[[ Supplied material, beginning ]]

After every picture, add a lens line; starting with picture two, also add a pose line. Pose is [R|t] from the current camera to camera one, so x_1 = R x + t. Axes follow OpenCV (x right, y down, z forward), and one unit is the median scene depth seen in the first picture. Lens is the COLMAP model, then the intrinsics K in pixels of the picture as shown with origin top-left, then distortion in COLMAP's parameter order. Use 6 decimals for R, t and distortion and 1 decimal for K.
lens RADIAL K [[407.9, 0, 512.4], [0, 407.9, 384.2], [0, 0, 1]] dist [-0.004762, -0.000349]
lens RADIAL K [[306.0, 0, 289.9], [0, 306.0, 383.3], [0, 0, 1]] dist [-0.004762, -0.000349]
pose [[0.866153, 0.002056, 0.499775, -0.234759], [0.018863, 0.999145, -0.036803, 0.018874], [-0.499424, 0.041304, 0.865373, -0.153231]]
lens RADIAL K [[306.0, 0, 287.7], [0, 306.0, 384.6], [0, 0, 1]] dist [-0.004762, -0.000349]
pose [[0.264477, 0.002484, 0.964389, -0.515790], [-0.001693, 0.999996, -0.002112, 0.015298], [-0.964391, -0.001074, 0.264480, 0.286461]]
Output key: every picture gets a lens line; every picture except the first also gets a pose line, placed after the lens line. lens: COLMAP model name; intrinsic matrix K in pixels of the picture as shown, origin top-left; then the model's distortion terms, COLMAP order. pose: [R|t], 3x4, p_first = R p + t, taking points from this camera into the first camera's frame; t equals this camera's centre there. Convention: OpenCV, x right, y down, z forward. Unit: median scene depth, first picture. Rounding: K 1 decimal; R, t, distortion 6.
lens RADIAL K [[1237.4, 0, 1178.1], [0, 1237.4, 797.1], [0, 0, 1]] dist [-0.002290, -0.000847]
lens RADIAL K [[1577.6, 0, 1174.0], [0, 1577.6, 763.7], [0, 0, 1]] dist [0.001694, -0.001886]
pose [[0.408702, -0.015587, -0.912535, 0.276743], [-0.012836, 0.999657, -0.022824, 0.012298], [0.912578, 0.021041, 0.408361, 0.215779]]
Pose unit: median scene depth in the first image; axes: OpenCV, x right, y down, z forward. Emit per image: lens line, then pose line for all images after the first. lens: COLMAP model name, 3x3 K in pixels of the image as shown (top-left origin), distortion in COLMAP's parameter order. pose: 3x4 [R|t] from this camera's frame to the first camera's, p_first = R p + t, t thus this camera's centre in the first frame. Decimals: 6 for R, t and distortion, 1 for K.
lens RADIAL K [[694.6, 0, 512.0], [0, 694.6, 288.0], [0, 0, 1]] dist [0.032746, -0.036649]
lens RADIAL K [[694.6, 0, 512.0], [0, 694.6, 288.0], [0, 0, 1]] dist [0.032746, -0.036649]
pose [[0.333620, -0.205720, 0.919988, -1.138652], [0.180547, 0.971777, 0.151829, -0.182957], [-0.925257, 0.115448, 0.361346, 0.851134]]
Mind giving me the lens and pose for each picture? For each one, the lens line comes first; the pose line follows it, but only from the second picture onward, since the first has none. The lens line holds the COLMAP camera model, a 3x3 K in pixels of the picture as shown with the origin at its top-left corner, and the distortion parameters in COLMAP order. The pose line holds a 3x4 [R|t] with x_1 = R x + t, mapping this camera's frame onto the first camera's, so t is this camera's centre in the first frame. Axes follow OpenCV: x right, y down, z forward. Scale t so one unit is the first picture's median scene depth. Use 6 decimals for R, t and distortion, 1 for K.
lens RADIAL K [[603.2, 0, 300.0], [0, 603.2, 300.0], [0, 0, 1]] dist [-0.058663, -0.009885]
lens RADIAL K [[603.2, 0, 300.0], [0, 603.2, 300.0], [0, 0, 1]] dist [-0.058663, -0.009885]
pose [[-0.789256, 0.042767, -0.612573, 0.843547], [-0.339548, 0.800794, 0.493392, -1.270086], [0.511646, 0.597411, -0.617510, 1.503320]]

[[ Supplied material, end ]]

Your assignment
Restate the whole of the material exactly.

Result of the task
After every picture, add a lens line; starting with picture two, also add a pose line. Pose is [R|t] from the current camera to camera one, so x_1 = R x + t. Axes follow OpenCV (x right, y down, z forward), and one unit is the median scene depth seen in the first picture. Lens is the COLMAP model, then the intrinsics K in pixels of the picture as shown with origin top-left, then distortion in COLMAP's parameter order. Use 6 decimals for R, t and distortion and 1 decimal for K.
lens RADIAL K [[407.9, 0, 512.4], [0, 407.9, 384.2], [0, 0, 1]] dist [-0.004762, -0.000349]
lens RADIAL K [[306.0, 0, 289.9], [0, 306.0, 383.3], [0, 0, 1]] dist [-0.004762, -0.000349]
pose [[0.866153, 0.002056, 0.499775, -0.234759], [0.018863, 0.999145, -0.036803, 0.018874], [-0.499424, 0.041304, 0.865373, -0.153231]]
lens RADIAL K [[306.0, 0, 287.7], [0, 306.0, 384.6], [0, 0, 1]] dist [-0.004762, -0.000349]
pose [[0.264477, 0.002484, 0.964389, -0.515790], [-0.001693, 0.999996, -0.002112, 0.015298], [-0.964391, -0.001074, 0.264480, 0.286461]]
Output key: every picture gets a lens line; every picture except the first also gets a pose line, placed after the lens line. lens: COLMAP model name; intrinsic matrix K in pixels of the picture as shown, origin top-left; then the model's distortion terms, COLMAP order. pose: [R|t], 3x4, p_first = R p + t, taking points from this camera into the first camera's frame; t equals this camera's centre there. Convention: OpenCV, x right, y down, z forward. Unit: median scene depth, first picture. Rounding: K 1 decimal; R, t, distortion 6.
lens RADIAL K [[1237.4, 0, 1178.1], [0, 1237.4, 797.1], [0, 0, 1]] dist [-0.002290, -0.000847]
lens RADIAL K [[1577.6, 0, 1174.0], [0, 1577.6, 763.7], [0, 0, 1]] dist [0.001694, -0.001886]
pose [[0.408702, -0.015587, -0.912535, 0.276743], [-0.012836, 0.999657, -0.022824, 0.012298], [0.912578, 0.021041, 0.408361, 0.215779]]
Pose unit: median scene depth in the first image; axes: OpenCV, x right, y down, z forward. Emit per image: lens line, then pose line for all images after the first. lens: COLMAP model name, 3x3 K in pixels of the image as shown (top-left origin), distortion in COLMAP's parameter order. pose: 3x4 [R|t] from this camera's frame to the first camera's, p_first = R p + t, t thus this camera's centre in the first frame. Decimals: 6 for R, t and distortion, 1 for K.
lens RADIAL K [[694.6, 0, 512.0], [0, 694.6, 288.0], [0, 0, 1]] dist [0.032746, -0.036649]
lens RADIAL K [[694.6, 0, 512.0], [0, 694.6, 288.0], [0, 0, 1]] dist [0.032746, -0.036649]
pose [[0.333620, -0.205720, 0.919988, -1.138652], [0.180547, 0.971777, 0.151829, -0.182957], [-0.925257, 0.115448, 0.361346, 0.851134]]
Mind giving me the lens and pose for each picture? For each one, the lens line comes first; the pose line follows it, but only from the second picture onward, since the first has none. The lens line holds the COLMAP camera model, a 3x3 K in pixels of the picture as shown with the origin at its top-left corner, and the distortion parameters in COLMAP order. The pose line holds a 3x4 [R|t] with x_1 = R x + t, mapping this camera's frame onto the first camera's, so t is this camera's centre in the first frame. Axes follow OpenCV: x right, y down, z forward. Scale t so one unit is the first picture's median scene depth. Use 6 decimals for R, t and distortion, 1 for K.
lens RADIAL K [[603.2, 0, 300.0], [0, 603.2, 300.0], [0, 0, 1]] dist [-0.058663, -0.009885]
lens RADIAL K [[603.2, 0, 300.0], [0, 603.2, 300.0], [0, 0, 1]] dist [-0.058663, -0.009885]
pose [[-0.789256, 0.042767, -0.612573, 0.843547], [-0.339548, 0.800794, 0.493392, -1.270086], [0.511646, 0.597411, -0.617510, 1.503320]]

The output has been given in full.